### INPUT RECORDS:

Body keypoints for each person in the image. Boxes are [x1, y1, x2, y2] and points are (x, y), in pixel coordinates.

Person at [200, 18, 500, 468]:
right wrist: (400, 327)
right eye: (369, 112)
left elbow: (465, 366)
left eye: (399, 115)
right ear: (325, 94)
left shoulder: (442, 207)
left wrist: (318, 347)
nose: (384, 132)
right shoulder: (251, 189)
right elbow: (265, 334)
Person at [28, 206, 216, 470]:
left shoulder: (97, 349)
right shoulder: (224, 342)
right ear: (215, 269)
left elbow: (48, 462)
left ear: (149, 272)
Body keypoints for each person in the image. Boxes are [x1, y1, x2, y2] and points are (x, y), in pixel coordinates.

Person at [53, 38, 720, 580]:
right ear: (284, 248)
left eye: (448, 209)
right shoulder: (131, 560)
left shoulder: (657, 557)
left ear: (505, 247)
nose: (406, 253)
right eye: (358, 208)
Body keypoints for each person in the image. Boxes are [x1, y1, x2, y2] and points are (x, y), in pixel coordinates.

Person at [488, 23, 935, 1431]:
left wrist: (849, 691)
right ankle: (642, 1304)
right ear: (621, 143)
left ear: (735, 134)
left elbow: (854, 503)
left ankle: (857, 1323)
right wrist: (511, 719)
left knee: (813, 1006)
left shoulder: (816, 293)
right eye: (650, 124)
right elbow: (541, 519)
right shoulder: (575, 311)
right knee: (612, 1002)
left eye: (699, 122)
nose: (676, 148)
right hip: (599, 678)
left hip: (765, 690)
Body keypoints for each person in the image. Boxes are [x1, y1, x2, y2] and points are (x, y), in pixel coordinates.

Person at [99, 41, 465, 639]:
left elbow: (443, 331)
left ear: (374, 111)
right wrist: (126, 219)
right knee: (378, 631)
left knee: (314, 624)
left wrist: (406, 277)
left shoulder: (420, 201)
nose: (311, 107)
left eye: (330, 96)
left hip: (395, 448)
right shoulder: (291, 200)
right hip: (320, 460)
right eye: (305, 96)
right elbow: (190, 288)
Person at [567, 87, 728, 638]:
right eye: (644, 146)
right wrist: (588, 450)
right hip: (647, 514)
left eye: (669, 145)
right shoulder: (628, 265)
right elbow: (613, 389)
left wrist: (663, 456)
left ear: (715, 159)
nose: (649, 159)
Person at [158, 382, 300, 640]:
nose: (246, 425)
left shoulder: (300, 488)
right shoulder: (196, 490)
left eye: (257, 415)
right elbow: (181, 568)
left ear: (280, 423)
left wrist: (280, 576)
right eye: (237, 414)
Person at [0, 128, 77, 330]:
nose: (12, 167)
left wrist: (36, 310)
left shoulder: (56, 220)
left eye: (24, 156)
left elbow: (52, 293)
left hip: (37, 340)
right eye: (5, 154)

### PROBLEM REQUIREMENTS:
Work out the number of lines in the entries above that hold the word "knee", giving the number without comment.

### SOLUTION TO THIS PROBLEM:
4